Не следует, впрочем, предполагать, чтобы когда-нибудь Тонсар, его жена, дети или старуха-мать решились откровенно заявить: «мы станем жить воровством и воровать с ловкостью!» Привычка к хищению развивалась медленно. К сухим сучьям, которые разрешалось собирать в лесу, семья прибавляла сперва лишь очень немного свежих прутьев; затем, по привычке и поощряемые расчётом на безнаказанность, вызванную замыслами, описываемыми в этой правдивой истории, Тонсары за последние двадцать лет начали добывать там всё «своё» топливо и жить почти исключительно воровством. Пастьба коров на чужих лугах, грабёж во время жатвы и сбора винограда, таким образом, постепенно приобрели право гражданства. С тех пор, как семья Тонсаров и все местные лодыри в долине вкусили от этих четырёх прав, завоёванных деревенской беднотой, и доходили прямо-таки до опустошительного грабежа, крестьяне, разумеется, согласились бы отказаться от этих преимуществ лишь под давлением такой силы, которая превзошла бы их наглость.

Оноре де Бальзак, «Крестьяне»

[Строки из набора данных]
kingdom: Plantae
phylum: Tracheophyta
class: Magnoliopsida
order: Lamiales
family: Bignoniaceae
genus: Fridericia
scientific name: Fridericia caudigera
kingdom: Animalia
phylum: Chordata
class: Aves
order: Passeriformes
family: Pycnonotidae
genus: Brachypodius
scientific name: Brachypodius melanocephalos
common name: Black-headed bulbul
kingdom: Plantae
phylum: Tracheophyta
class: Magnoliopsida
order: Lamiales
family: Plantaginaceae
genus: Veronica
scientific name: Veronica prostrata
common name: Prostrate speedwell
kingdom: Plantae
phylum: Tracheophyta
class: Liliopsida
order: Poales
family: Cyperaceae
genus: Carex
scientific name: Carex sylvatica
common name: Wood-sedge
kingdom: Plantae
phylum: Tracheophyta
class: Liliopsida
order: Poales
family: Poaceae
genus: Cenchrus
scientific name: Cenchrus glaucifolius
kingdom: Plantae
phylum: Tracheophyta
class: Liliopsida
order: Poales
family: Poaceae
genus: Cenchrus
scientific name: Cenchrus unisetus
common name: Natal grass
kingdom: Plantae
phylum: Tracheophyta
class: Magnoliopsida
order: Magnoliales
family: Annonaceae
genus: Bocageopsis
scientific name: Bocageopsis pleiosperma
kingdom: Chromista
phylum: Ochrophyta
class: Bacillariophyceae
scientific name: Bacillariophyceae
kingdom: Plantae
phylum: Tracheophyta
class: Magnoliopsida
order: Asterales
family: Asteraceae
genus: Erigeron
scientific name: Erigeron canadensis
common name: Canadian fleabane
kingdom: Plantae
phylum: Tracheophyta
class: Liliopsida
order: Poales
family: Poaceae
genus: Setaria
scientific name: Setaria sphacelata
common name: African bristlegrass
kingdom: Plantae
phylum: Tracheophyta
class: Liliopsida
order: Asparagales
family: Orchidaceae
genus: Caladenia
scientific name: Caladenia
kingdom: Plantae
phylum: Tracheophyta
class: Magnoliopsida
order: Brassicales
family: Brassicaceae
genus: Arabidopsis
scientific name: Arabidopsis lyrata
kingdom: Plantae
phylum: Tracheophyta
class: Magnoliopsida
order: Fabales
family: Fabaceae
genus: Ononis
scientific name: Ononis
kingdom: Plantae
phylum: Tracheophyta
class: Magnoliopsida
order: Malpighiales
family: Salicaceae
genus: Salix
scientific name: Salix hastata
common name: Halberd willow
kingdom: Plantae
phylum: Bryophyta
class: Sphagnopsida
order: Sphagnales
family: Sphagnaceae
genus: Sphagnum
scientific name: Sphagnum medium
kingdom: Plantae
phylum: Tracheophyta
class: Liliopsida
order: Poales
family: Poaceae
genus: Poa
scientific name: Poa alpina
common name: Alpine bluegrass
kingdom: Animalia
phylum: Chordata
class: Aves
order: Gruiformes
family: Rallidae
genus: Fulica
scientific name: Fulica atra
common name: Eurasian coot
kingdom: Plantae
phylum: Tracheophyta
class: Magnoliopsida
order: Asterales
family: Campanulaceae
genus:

Ваше задание: Перепишите целиком приведённый выше отрывок о семье Тонсаров, ничего в нём не меняя.

Выполненное упражнение:
Не следует, впрочем, предполагать, чтобы когда-нибудь Тонсар, его жена, дети или старуха-мать решились откровенно заявить: «мы станем жить воровством и воровать с ловкостью!» Привычка к хищению развивалась медленно. К сухим сучьям, которые разрешалось собирать в лесу, семья прибавляла сперва лишь очень немного свежих прутьев; затем, по привычке и поощряемые расчётом на безнаказанность, вызванную замыслами, описываемыми в этой правдивой истории, Тонсары за последние двадцать лет начали добывать там всё «своё» топливо и жить почти исключительно воровством. Пастьба коров на чужих лугах, грабёж во время жатвы и сбора винограда, таким образом, постепенно приобрели право гражданства. С тех пор, как семья Тонсаров и все местные лодыри в долине вкусили от этих четырёх прав, завоёванных деревенской беднотой, и доходили прямо-таки до опустошительного грабежа, крестьяне, разумеется, согласились бы отказаться от этих преимуществ лишь под давлением такой силы, которая превзошла бы их наглость.

Оноре де Бальзак, «Крестьяне»